I am not a machine-learning/data-mining guy, so initially I was worried I wouldn't understand or enjoy the article. But this was a very fun article to read, so I am writing a summary.

The item-based collaborative filtering is an elegant algorithm that changed the landscape of collaborative filtering which was user-based till then. User-based means "first search across other users to find people with similar interests (such as similar purchase patterns), then look at what items those similar users found that you haven't found yet". Item-based is based on the idea that "people who buy one item are unusually likely to buy the other." So, for every item i1, we want every item i2 that was purchased with unusually high frequency by people who bought i1.

The beauty of the approach is most of the computation is done offline. Once the related items table is built, we can generate recommendations quickly as a series of lookups. Moreover since the number of items sold is less than the users, this scales to better user numbers.

This was implemented for Amazon.com for recommending related products (mostly books at that time). Since 2003, item-based collaborative filtering has been adopted by YouTube and Netflix, among others.

## Defining related items

This section was tricky and fun. Statistics is not a very intuitive area. At least for me. While reading this section I saw proposals to fix things, and thought they would work, and I was wrong. Twice.To define related, we should define what it means for Y to be unusually-likely to be bought by X buyers. And for figuring this out, we should first figure out the reverse, what is the expected ratio that X buyers would buy Y if the two items were unrelated.

The straightforward way to estimate the number of customers, Nxy, who have bought both X and Y would be to assume X buyers had the same probability, P(Y) = |Y_buyers|/|all_buyers|, of buying Y as the general population and use |X_buyers| * P(Y) as the estimate, Exy, of the expected number of customers who bought both X and Y. In fact, the original 2003 algorithm had used this ratio.

But this ratio is misleading, because for almost any two items X and Y, customers who bought X will be much more likely to buy Y than the general population. "Heavy buyers" are to blame for this situation. We have a biased sample. For any item X, customers who bought X (this set has many heavy buyers in it by definition) will be likely to have bought Y more than the general population.

Figure 1 shows how to account for this effect.
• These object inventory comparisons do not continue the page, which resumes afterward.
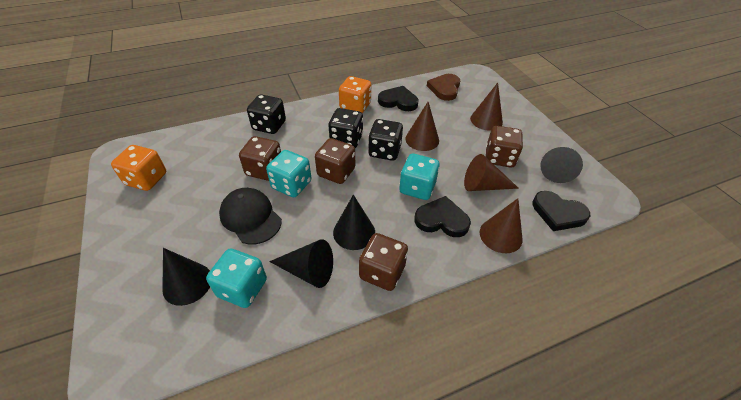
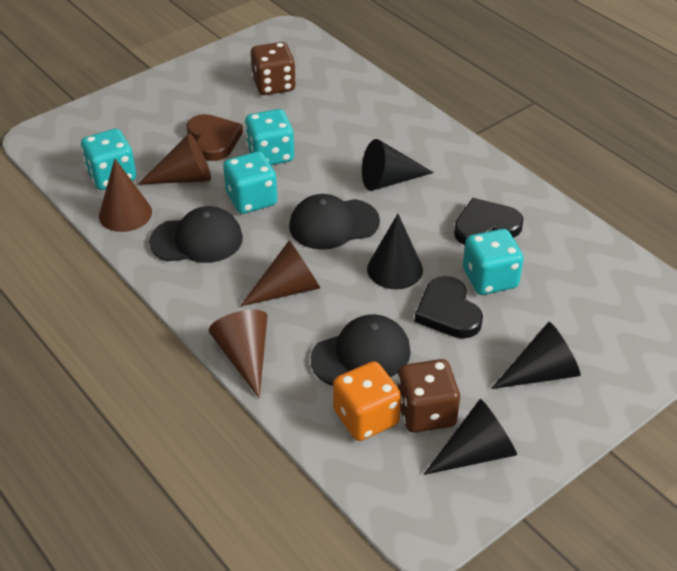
black cap: [219,188,282,245] = 1 -> [149,206,243,263] [289,194,380,250] [311,314,411,386] = 3
black dice: [247,94,286,134] [328,108,363,148] [368,119,403,161] = 3 -> none = 0
black heart: [378,86,418,111] [414,196,471,237] [532,191,590,231] = 3 -> [415,276,483,339] [454,198,524,245] = 2
brown dice: [239,136,281,181] [315,138,355,184] [359,233,408,291] [486,126,523,168] = 4 -> [251,42,296,95] [398,359,460,433] = 2
orange dice: [111,145,166,191] [339,76,371,113] = 2 -> [333,361,401,441] = 1
turquoise dice: [206,249,267,308] [266,150,311,197] [399,153,440,200] = 3 -> [81,129,136,190] [223,151,277,214] [245,109,294,165] [463,229,524,295] = 4

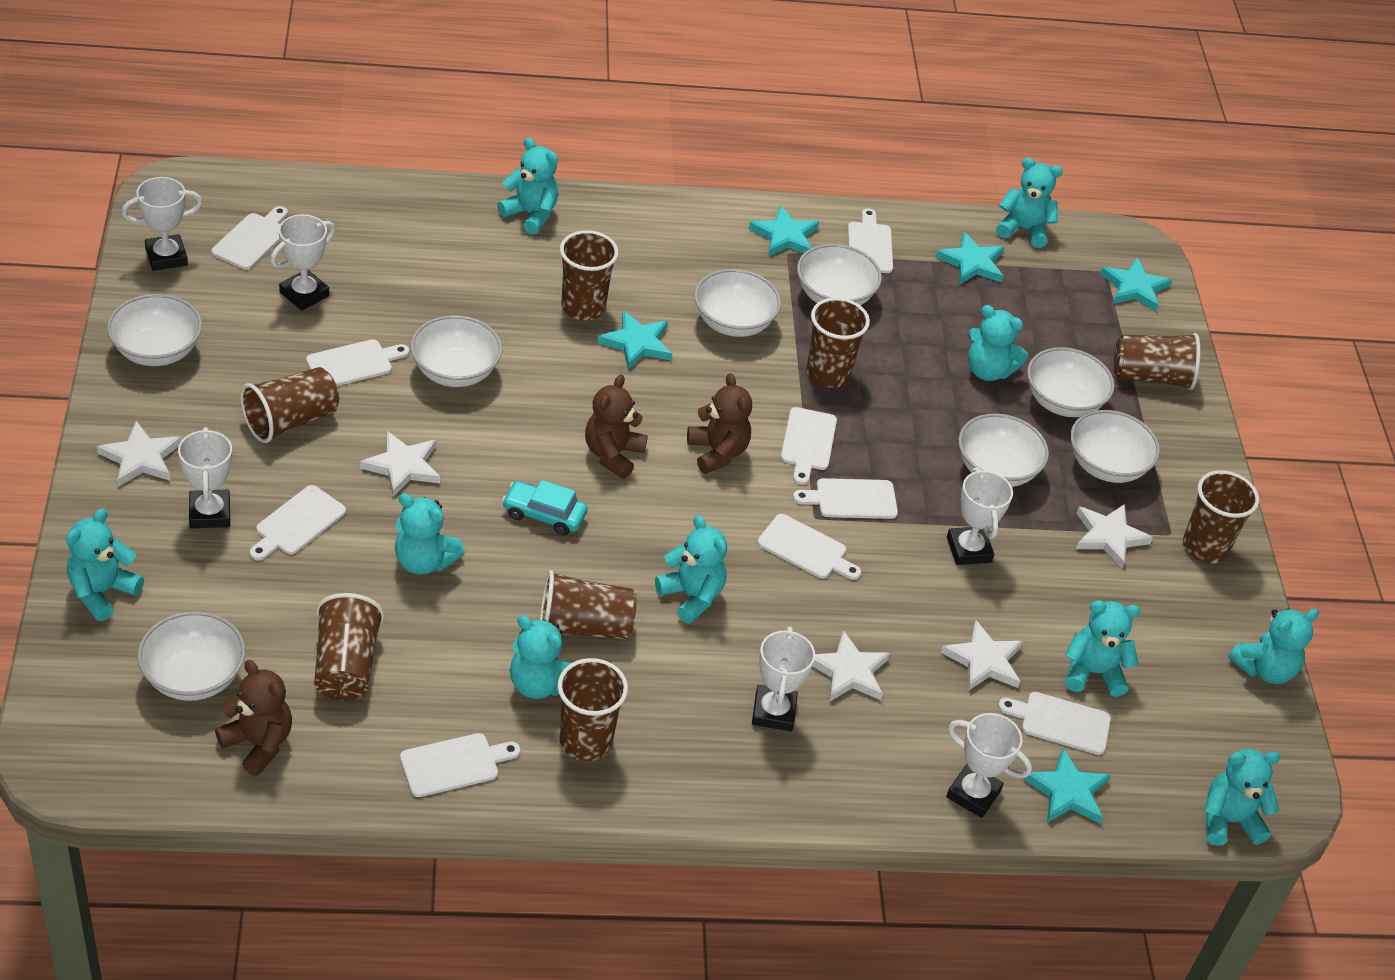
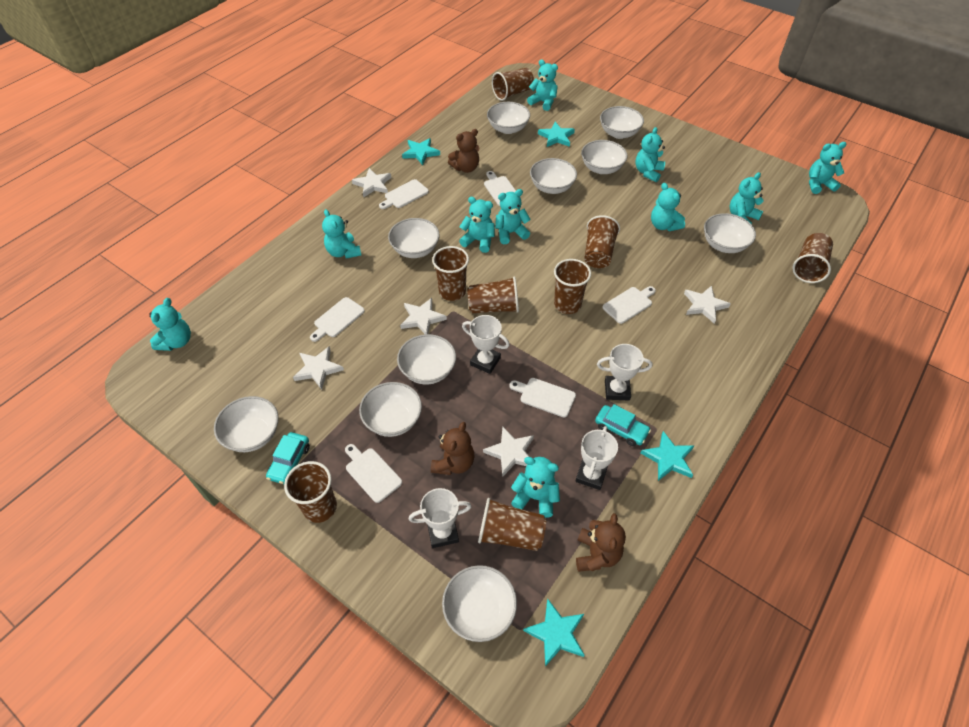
turquoise car: [502,480,588,536] = 1 -> [266,432,310,484] [595,404,651,446] = 2
turquoise star: [598,311,672,370] [749,205,819,257] [936,232,1004,284] [1023,748,1111,824] [1100,257,1172,311] = 5 -> [402,138,440,165] [523,599,584,667] [538,122,575,147] [641,431,694,481] = 4
white bowl: [107,294,202,366] [137,611,245,701] [410,315,502,387] [694,269,781,337] [797,244,882,306] [958,413,1049,487] [1027,347,1115,417] [1071,410,1160,483] = 8 -> [214,396,279,452] [359,382,422,437] [388,218,439,258] [397,334,456,385] [442,565,517,642] [487,102,530,134] [530,158,577,194] [581,140,627,174] [600,106,644,139] [704,213,756,253] = 10
white cutting board: [212,206,288,270] [250,485,346,560] [306,339,409,386] [400,733,520,797] [757,514,861,580] [781,407,837,485] [793,478,898,519] [848,209,893,273] [998,692,1111,755] = 9 -> [310,297,365,342] [345,444,402,503] [379,179,429,209] [484,171,521,206] [509,378,576,418] [602,286,656,324] = 6
white trophy: [122,177,202,271] [178,427,232,528] [271,214,335,311] [752,627,815,731] [946,713,1032,818] [947,468,1013,565] = 6 -> [409,488,472,548] [462,315,510,374] [575,426,618,490] [597,344,652,401] = 4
Now, knowing Exy, we can use it to evaluate whether Nxy, the observed number of customers who bought both X and Y, is higher or lower than randomly would be expected. For example, Nxy-Exy gives an estimate of the number of non-random cooccurrences, and [Nxy-Exy]/Exy gives the percent difference from the expected random co-occurrence.

In another surprise, neither of those work quite well. The first will be biased towards popular Ys, and the second makes it to easy for low-selling items to have high scores. The chi-square score, $[Nxy−Exy]/\sqrt{Exy}$ strikes the balance.

## Extensions

The article talks about tons of extensions possible. Using the feedback data about user clicks on recommendations, it is possible to further tune the recommender. One should also take into account time of purchases, causality of purchases, compatibility of purchases. One should also account for aging the history and aging the recommendation as the user ages.Worth noting was the observation that some items have more weight. They found that a single book purchase can say a lot about a customer's interests than an arbitrary product, letting them recommend dozens of highly relevant items.

For the future, the article envisions intelligent interactive services where shopping is as easy as a conversation, and the recommender system knows you as well as your spouse or a close friend.